6. Rights and Obligations of the Personal Data Subject
6.1. Rights and obligations of the user of postal services – the personal data subject
The personal data subject shall have the right to receive information on the procedure for processing his/her personal data, as well as other rights specified in Article 8 of the Law.
The personal data subject shall act in accordance with the requirements of the legislation.
Ukrposhta shall not be responsible for the violation by the user of postal services of the legislation on personal data protection, including the distribution of personal data of persons on whose behalf and in whose interests they receive postal services.
6.2. The right to correct, destroy or block access to personal data
The personal data subject shall have the right to free correction or deletion (in whole or in part) of information about him/her in Ukrposhta’s information systems, in electronic versions of databases of Ukrposhta’s information and reference services in accordance with the procedure determined by Ukrposhta, in case they are incorrect, inappropriate or excessive or their storage is carried out beyond the time required to provide the relevant services.

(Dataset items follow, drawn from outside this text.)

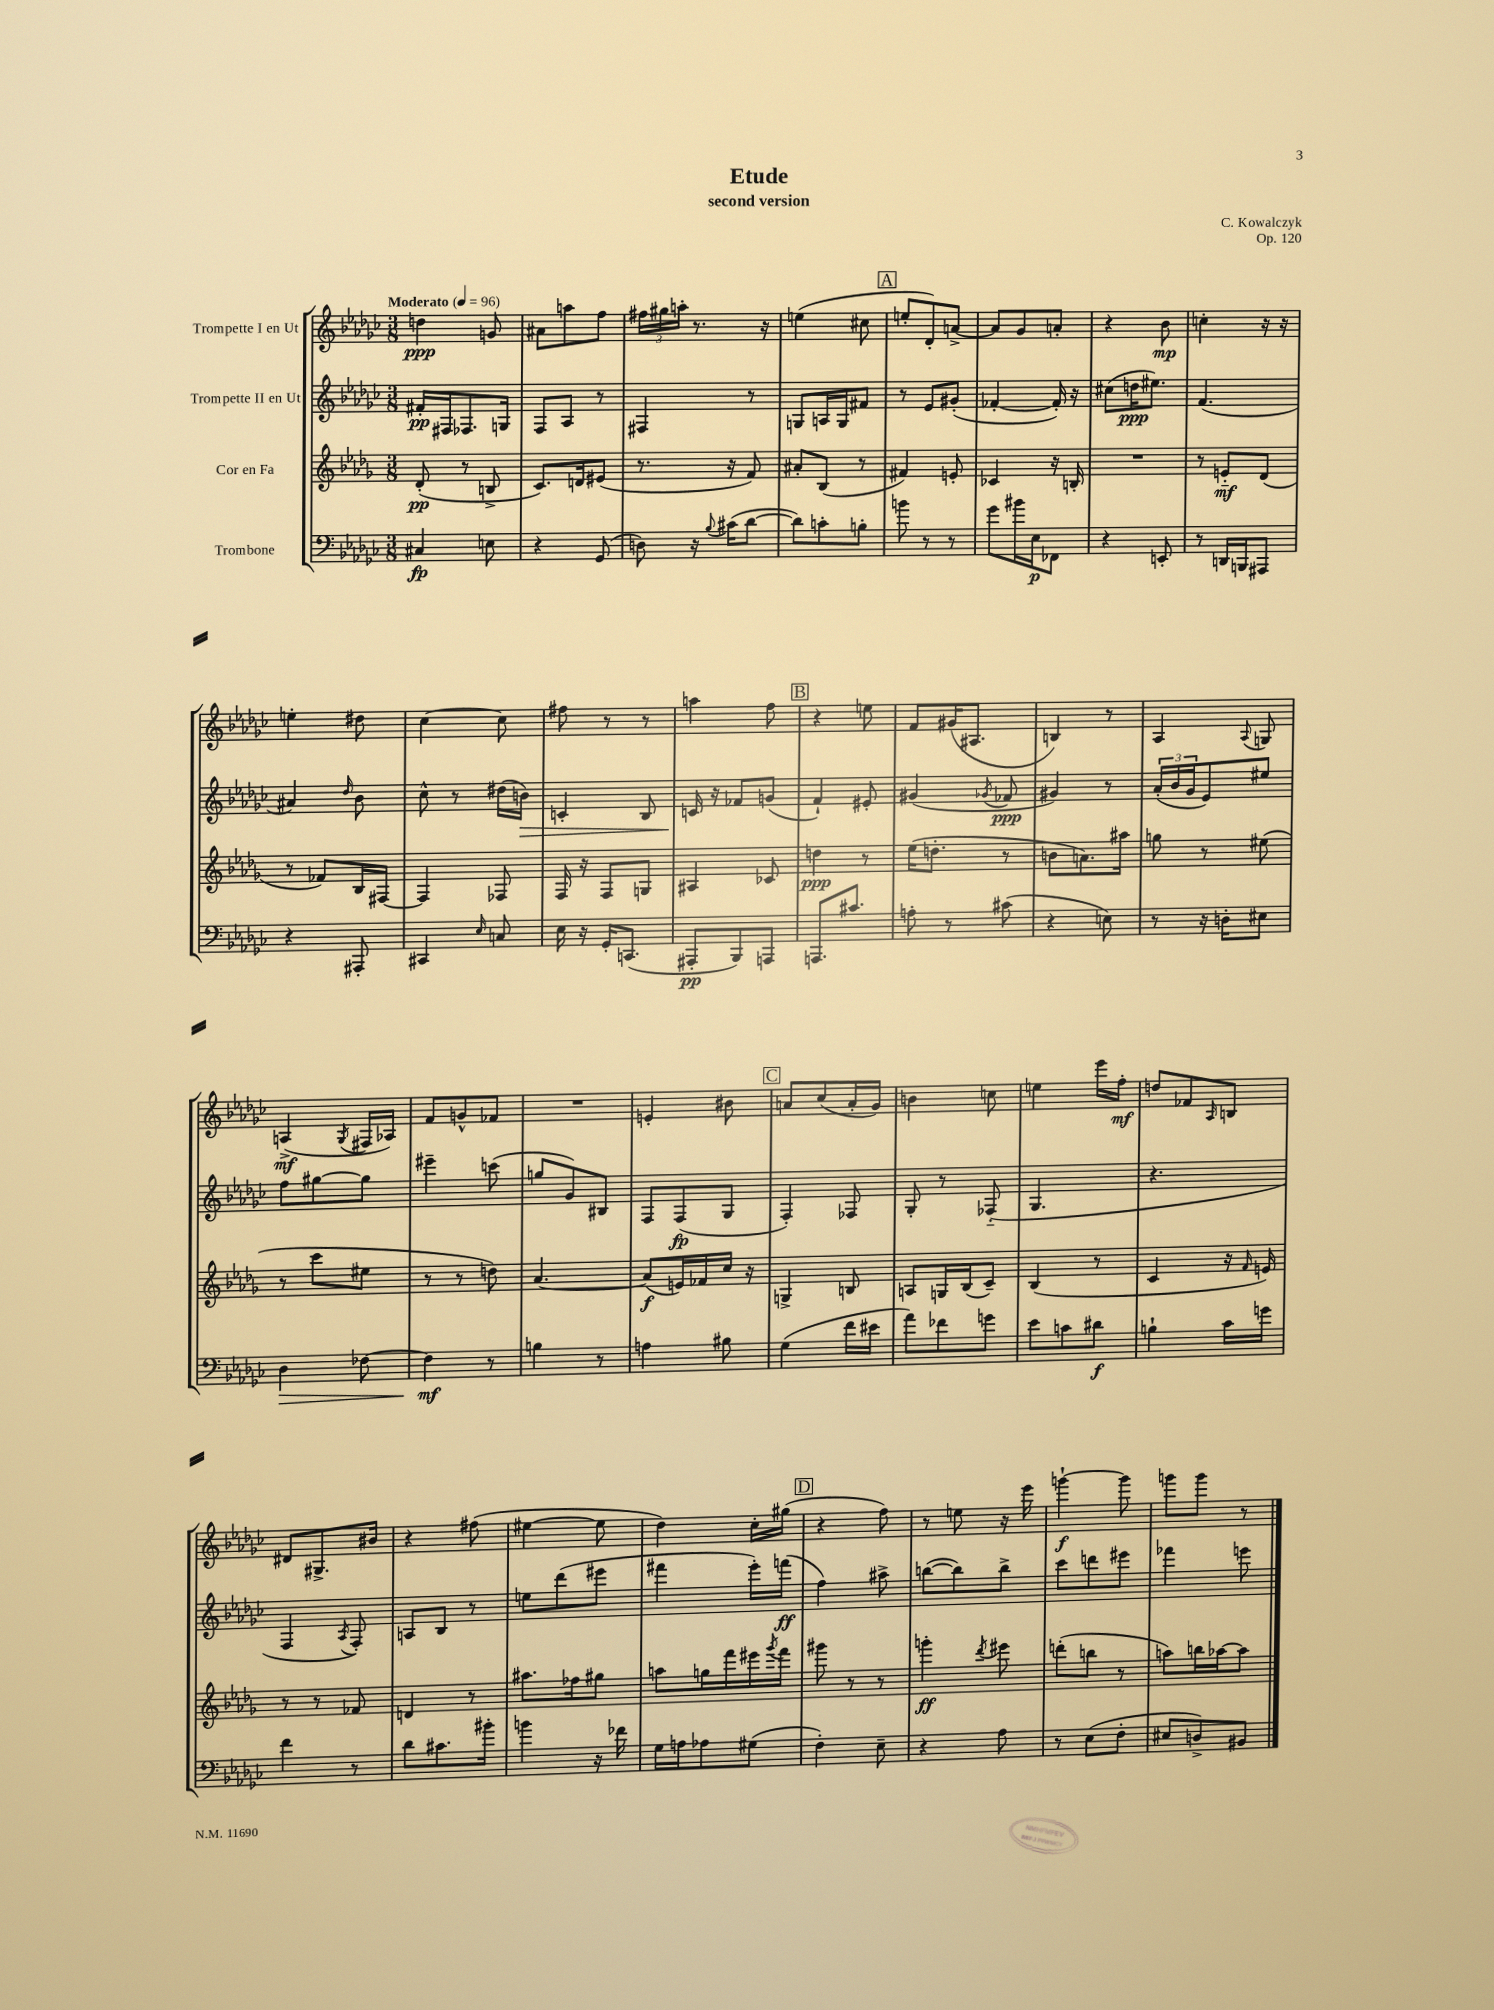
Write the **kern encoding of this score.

**kern	**kern	**kern	**kern
*staff4	*staff3	*staff2	*staff1
*clefF4	*clefG2	*clefG2	*clefG2
*k[b-e-a-d-g-c-]	*k[b-e-a-d-g-]	*k[b-e-a-d-g-c-]	*k[b-e-a-d-g-c-]
*M3/8	*M3/8	*M3/8	*M3/8
*MM96	*MM96	*MM96	*MM96
4C#	(8d-'	16f#'	4dd
.	.	16F#	.
.	8r	8.F-	.
8E	8B^	.	8g
.	.	16G	.
=	=	=	=
4r	8.c)	8F	8a#
.	.	8A-	8aa
.	16d	.	.
(8GG-	(8e#	8r	8ff
=	=	=	=
8D)	8.r	4F#	24ff#
.	.	.	24gg#
.	.	.	24aa'
16r	.	.	8.r
8qqB-	.	.	.
(16c#	16r	.	.
[8d-	8f)	8r	.
.	.	.	16r
=	=	=	=
8d-])	8a#'	8G	(4ee
8c'	(8B-	16A	.
.	.	16G	.
8B'	8r	8f#	8cc#
=	=	=	=
8b	4f#)	8r	8ee'
8r	.	8e-	8d-')
8r	8e'	(8g#'	[8a^
=	=	=	=
8g-	4c-	[4f-'	8a]
16b#	.	.	8g-
16E-	.	.	.
8FF-	16r	16f-'])	8a'
.	16B'	16r	.
=	=	=	=
4r	4.r	(8cc#	4r
.	.	16dd	.
.	.	8.ee#)	.
8EE'	.	.	8b-
=	=	=	=
8r	8r	(4.f	4cc'
16DD	8e'~	.	.
16BBB	.	.	.
8AAA#	(8d-	.	16r
.	.	.	16r
=	=	=	=
4r	8r	4a#)	4ee'
.	8f-)	.	.
.	.	16qqdd-	.
8AAA#'	16B-	8b-	8dd#
.	[16F#	.	.
=	=	=	=
4CC#	4F#]	8cc-^^	[4cc-
.	.	8r	.
16qqE-	.	.	.
8C	8F-	(16dd#	8cc-]
.	.	16b)	.
=	=	=	=
16E-	16F	4c'	8ff#
16r	16r	.	.
16GG-'	8F	.	8r
(8.CC	.	.	.
.	8G	8B-	8r
=	=	=	=
8AAA#'	4A#	16c	4aa
.	.	16r	.
8BBB-)	.	8f-	.
8AAA	8c-	(8g	8ff
=	=	=	=
8.AAA	4dd	4f`)	4r
8.c#	.	.	.
.	8r	8e#'	8ee
=	=	=	=
8A'	(16ee-	(4g#	8f
.	8.dd'	.	.
8r	.	.	(16g#
.	.	.	8.A#
.	.	8qg-	.
(8c#	8r	8f-	.
=	=	=	=
4r	8b	4g#)	4B)
.	8.a)	.	.
8E)	.	8r	8r
.	16aa#	.	.
=	=	=	=
8r	8gg	(24a-'	4A-
.	.	24b-	.
.	.	24g-	.
16r	8r	8e-)	.
16D'	.	.	.
.	.	.	8qqA-
8E#	(8ee#	8ee#	8G
=	=	=	=
4D-	8r	8ff	(4A^
.	8ccc	[8gg#	.
.	.	.	8qG-
[8F-	8ee#	8gg#]	16F#
.	.	.	16A-)
=	=	=	=
4F-]	8r	4eee#~	8f
.	8r	.	8g^^
8r	8dd)	(8ccc	8f-
=	=	=	=
4B	[4.a-	8gg	4.r
.	.	8g-)	.
8r	.	8B#	.
=	=	=	=
4A	(8a-]	8F	4e'
.	16e)	(8F	.
.	16f-	.	.
8B#	16cc	8G-	8b#
.	16r	.	.
=	=	=	=
(4G-	4G^	4F')	8a
.	.	.	(8cc-
16f	8B	8F-	16a'
16e#	.	.	16g-)
=	=	=	=
8a-)	8A	8G-'	4b
8f-	16G	8r	.
.	(16B-	.	.
8g	8c~)	(8F-'~	8cc
=	=	=	=
8e-	(4B-	4.G-	4ee
8c	.	.	.
8d#	8r	.	16eee-
.	.	.	16ff'
=	=	=	=
4B`	4c	4.r	8dd
.	.	.	8f-
.	.	.	16qqA-
16c-	16r	.	8B
.	16qqf	.	.
16g	16e)	.	.
=	=	=	=
4f	8r	4F	8d#
.	8r	.	8.G#^
.	.	8qA-	.
8r	8f-	8F')	.
.	.	.	16b#
=	=	=	=
8d-	4d	8A	4r
8.c#	.	8B-	.
.	8r	8r	(8ff#
16b#'	.	.	.
=	=	=	=
4b	8.aa#	8ee	[4ee#
.	.	(8ddd-	.
.	16ff-	.	.
16r	8gg#	8eee#	8ee#]
16f-	.	.	.
=	=	=	=
16G-	8aa	4fff#	4dd-)
16A	.	.	.
8A-	16gg	.	.
.	16fff	.	.
(8G#	16eee#	16eee-')	16cc-'
.	8qggg-	.	.
.	16fff	(16fff	(16gg#
=	=	=	=
4F')	8ggg#	4ff)	4r
.	8r	.	.
8E-~	8r	8aa#^	8ff)
=	=	=	=
4r	4ggg'	([8bb	8r
.	.	8bb])	8ee
.	8qddd-	.	.
8A-	8eee#	8bb^	16r
.	.	.	16eee-
=	=	=	=
8r	(8ddd'	8ccc-	[4ggg`
(8E-	8bb	8ddd	.
8F'	8r	8eee#	8ggg]
=	=	=	=
8E#	8aa)	4fff-	8ggg
8D^)	16bb	.	8ggg
.	[16aa-	.	.
8BB#	8aa-]	8eee	8r
==	==	==	==
*-	*-	*-	*-
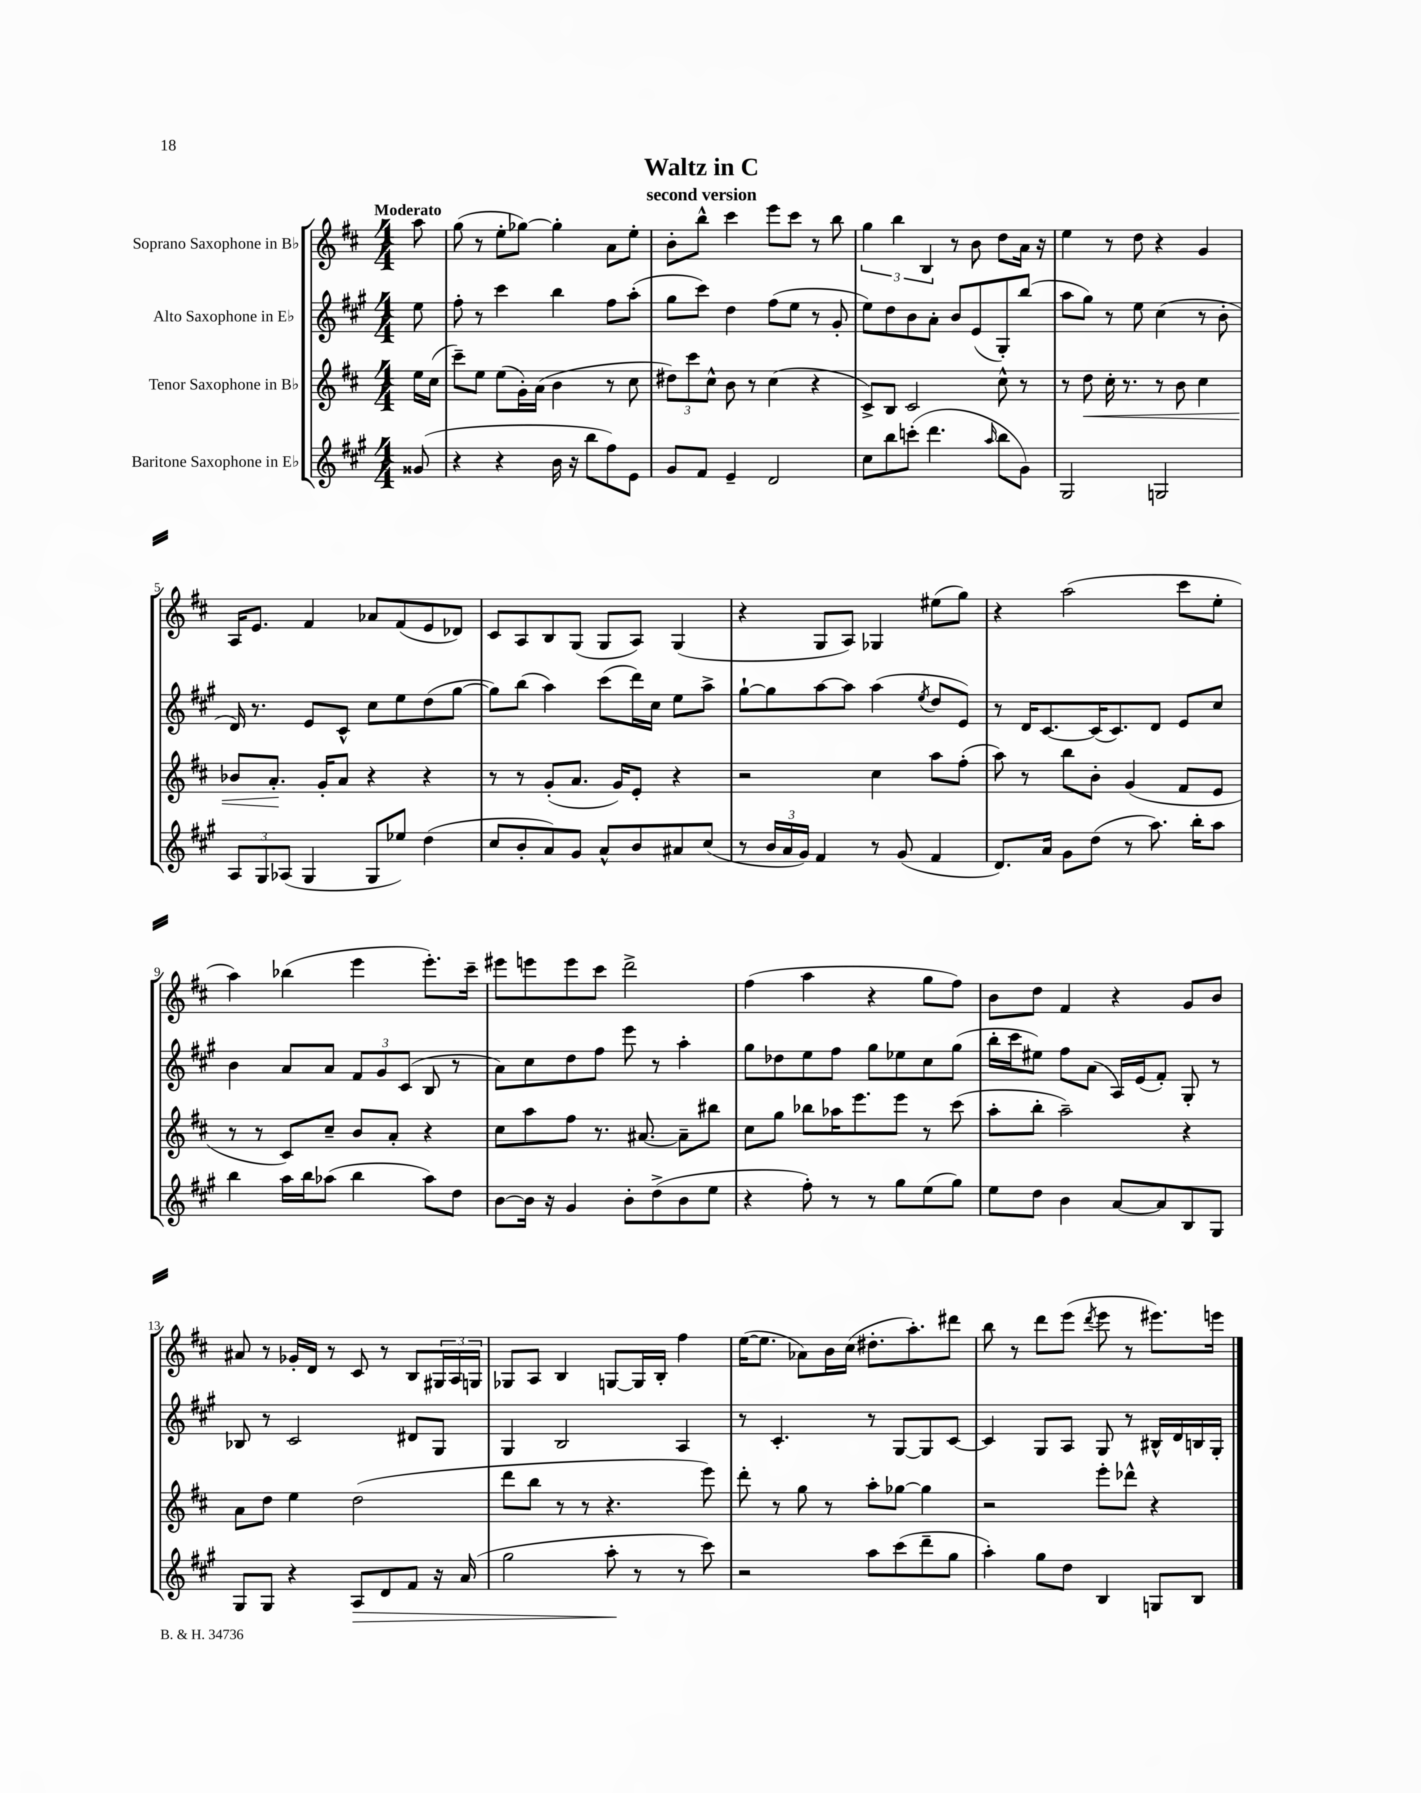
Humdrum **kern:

**kern	**kern	**kern	**kern
*staff4	*staff3	*staff2	*staff1
*clefG2	*clefG2	*clefG2	*clefG2
*k[f#c#g#]	*k[f#c#]	*k[f#c#g#]	*k[f#c#]
*M4/4	*M4/4	*M4/4	*M4/4
(8g##/	16ee\LL	8ee\	8aa\
.	(16cc#\JJ	.	.
=	=	=	=
4r	8ccc#~\L)	8ff#'\	(8gg\
.	8ee\J	8r	8r
4r	(8ee\L	4ccc#\	8ee'\L
.	16g'\L)	.	[8gg-\J)
.	(16a\JJ	.	.
16b\	4b\	4bb\	4gg-'\]
16r	.	.	.
8bb\L	.	.	.
8ff#\)	8r	8ff#\L	8a\L
8e\J	8cc#\	(8aa'\J	8ee'\J
=	=	=	=
8g#/L	12dd#\L)	8gg#\L	8b'\L
.	12ccc#\	.	.
8f#/J	.	8ccc#\J)	8bb^^\J
.	12cc#^^\J	.	.
4e~/	8b\	4dd\	4ccc#\
.	8r	.	.
2d/	(4cc#\	(8ff#\L	8eee\L
.	.	8ee\J	8ccc#\J
.	4r	8r	8r
.	.	8g#'/	8bb\
=	=	=	=
8cc#\L	8c#^/L)	8ee\L)	6gg\
8bb\	8B/J	8dd\	.
.	.	.	6bb\
(8ccc'\J	2c#/	8b\	.
.	.	.	6B/
4.ddd\	.	8a'\J	.
.	.	8b/L	8r
.	.	(8e/	8b\
16qqaa/	.	.	.
8bb\L	8cc#^^\	8G#'/)	8dd\L
8g#\J)	8r	(8bb/J	16a\Jk
.	.	.	16r
=	=	=	=
2G#/	8r	8aa\L	4ee\
.	8dd\	8gg#\J)	.
.	16cc#'\	8r	8r
.	8.r	.	.
.	.	8ee\	8dd\
2G/	8r	(4cc#\	4r
.	8b\	.	.
.	4cc#\	8r	4g/
.	.	8b'\	.
=	=	=	=
12A/L	8b-/L	16d/)	16A/LK
.	.	8.r	8.e/J
12G#/	.	.	.
.	8.a'/J	.	.
(12A-/J	.	.	.
4G#/	.	8e/L	4f#/
.	16g'/LK	.	.
.	8a/J	8c#^^/J	.
8G#/L	4r	8cc#\L	8a-/L
8ee-/J)	.	8ee\	(8f#/
(4dd\	4r	(8dd\	8e/
.	.	[8gg#\J	8d-/J)
=	=	=	=
8cc#/L	8r	8gg#\]L)	8c#/L
8b'/	8r	(8bb\J	8A/
8a/)	(8g'/L	4aa\)	8B/
8g#/J	8.a/J	.	(8G/J
8a^^/L	.	(8ccc#\L	8G/L
.	16g/LK)	.	.
8b/	8e'/J	16ddd\L)	8A/J)
.	.	16cc#\JJ	.
8a#/	4r	8ee\L	(4G/
(8cc#/J	.	8aa^\J	.
=	=	=	=
8r	2r	[8gg#`\L	4r
24b/LL	.	8gg#\]	.
24a/	.	.	.
24g#/JJ)	.	.	.
4f#/	.	[8aa\	8G/L
.	.	8aa\]J	8A/J)
8r	4cc#\	(4aa\	4G-/
(8g#/	.	.	.
.	.	8qee/	.
4f#/	8aa\L	8dd/L	(8ee#\L
.	(8ff#'\J	8e/J)	8gg\J)
=	=	=	=
8.d/L)	8aa\)	8r	4r
.	8r	16d/LK	.
16a/Jk	.	[8.c#/	.
8g#\L	8bb\L	.	(2aa\
(8dd\J	8b'\J	(16c#/]K	.
.	.	8.c#/)	.
8r	(4g/	.	.
8.aa\)	.	8d/J	.
.	8f#/L	8e/L	8ccc#\L
16bb'\LK	.	.	.
8aa\J	8e/J	8cc#/J	8ee'\J
=	=	=	=
4bb\	8r	4b\	4aa\)
.	8r	.	.
16aa\LL	8c#/L)	8a/L	(4bb-\
16bb\J	.	.	.
(8aa-\J	8cc#~/J	8a/J	.
4bb\	8b/L	12f#/L	4eee\
.	.	12g#/	.
.	8a'/J	.	.
.	.	(12c#/J	.
8aa-\L)	4r	8B/	8.eee'\L)
8dd\J	.	8r	.
.	.	.	16ccc#~\Jk
=	=	=	=
[8b\L	8cc#\L	8a\L)	8eee#\L
16b\]Jk	8aa\	8cc#\	8eee\
16r	.	.	.
4g#/	8ff#\J	8dd\	8eee\
.	8.r	8ff#\J	8ccc#\J
8b'\L	.	8eee\	2ddd^\
.	[8.a#/	.	.
(8dd^\	.	8r	.
8b\	8a#~\]L	4aa'\	.
8ee\J	8bb#\J	.	.
=	=	=	=
4r	8cc#\L	8gg#\L	(4ff#\
.	8gg\J	8dd-\	.
8ff#'\)	8bb-\L	8ee\	4aa\
8r	16aa-\K	8ff#\J	.
.	8.eee\	.	.
8r	.	8gg#\L	4r
8gg#\L	8eee\J	8ee-\	.
(8ee\	8r	8cc#\	8gg\L
8gg#\J)	(8ccc#\	(8gg#\J	8ff#\J)
=	=	=	=
8ee\L	8aa'\L	16bb'\LL	8b\L
.	.	16ccc#\J	.
8dd\J	8bb'\J	8ee#\J)	8dd\J
4b\	2aa~\)	8ff#\L	4f#/
.	.	(8a\J	.
[8a/L	.	16A/LL)	4r
.	.	(16e/J	.
8a/]	.	8f#'/J)	.
8B/	4r	8G#'/	8g/L
8G#/J	.	8r	8b/J
=	=	=	=
8G#/L	8a\L	8B-/	8a#/
8G#/J	8dd\J	8r	8r
4r	4ee\	2c#/	16g-'/LL
.	.	.	16d/JJ
.	.	.	8r
8A/L	(2dd\	.	8c#/
8d/	.	.	8r
8f#/J	.	8d#/L	8B/L
16r	.	8G#/J	24G#/L
.	.	.	24A/
(16a/	.	.	.
.	.	.	24G/JJ
=	=	=	=
2gg#\	8ddd\L	4G#/	8G-/L
.	8bb\J	.	8A/J
.	8r	2B/	4B/
.	8r	.	.
8aa'\	4.r	.	[8G/L
8r	.	.	16G/]L
.	.	.	16B'/JJ
8r	.	4A/	4ff#\
8ccc#\)	8eee\)	.	.
=	=	=	=
2r	8ddd'\	8r	([16ee\LK
.	.	.	8.ee\]J
.	8r	4.c#'/	.
.	8gg\	.	8a-\L)
.	8r	.	16b\L
.	.	.	(16cc#\JJ
8aa\L	8aa'\L	8r	8.dd#'\L
(8ccc#\	[8gg-\J	[8G#/L	.
.	.	.	8.aa'\)
8ddd~\	4gg-\]	8G#/]	.
8gg#\J	.	[8c#/J	8ddd#\J
=	=	=	=
4aa'\)	2r	4c#/]	8bb\
.	.	.	8r
8gg#\L	.	8G#/L	8ddd\L
8dd\J	.	8A/J	(8eee\J
.	.	.	8qddd/
4B/	8eee'\L	8G#/	8eee\
.	8ddd-^^\J	8r	8r
8G/L	4r	16B#^^/LL	8.eee#\L)
.	.	16d/	.
8B/J	.	16B/	.
.	.	16G#'/JJ	16eee\Jk
==	==	==	==
*-	*-	*-	*-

If the removal of such data is technically impossible or not provided for by law, then such data shall be protected from processing by blocking access to them or by other technically possible means.
6.3.Right of access to personal data
The personal data subject shall have the right to free access to data about him/her in accordance with the procedure determined by Ukrposhta.
The personal data subject shall have the right to request access to his/her personal data.
The request shall be executed in accordance with Article 16 of the Law.
Ukrposhta shall take the necessary measures to clarify all the circumstances set out in the request.
6.4. Appeal against the decision to postpone or deny access to personal data
Appeal against the decision to postpone or deny access to personal data shall be made in accordance with Article 18 of the Law.
6.5. Withdrawal of consent to personal data processing
The personal data subject shall have the right to withdraw consent to the processing of personal data by submitting a written request.
In case of withdrawal of consent to personal data processing, which was provided during registration in the personal account of Ukrposhta’s web resource, such personal account shall be deleted.
7. Processing and Protection of Personal Data
7.1. The processing and protection of personal data by Ukrposhta shall be based on a risk-oriented approach to prevent, detect and eliminate threats of unauthorised access to personal data and/or their illegal processing.
7.2. Ukrposhta shall ensure the protection of personal data processed as part of the provision of postal services in accordance with the requirements of the law, as well as the provisions of this Policy.
7.3. The Director General of Ukrposhta shall determine the persons and/or structural units responsible for the protection of personal data in accordance with the legislation and this Policy.
7.4. The responsibilities of the structural unit/person responsible for the organisation of work related to the protection of personal data during their processing shall be defined in job descriptions and regulations, other regulatory documents.
7.5. Ukrposhta cooperates with public authorities, officials responsible for the protection of personal data in Ukraine, in accordance with the requirements of the law.
This Policy shall be available for review by users of postal services (personal data subjects) and shall be posted on Ukrposhta’s official website.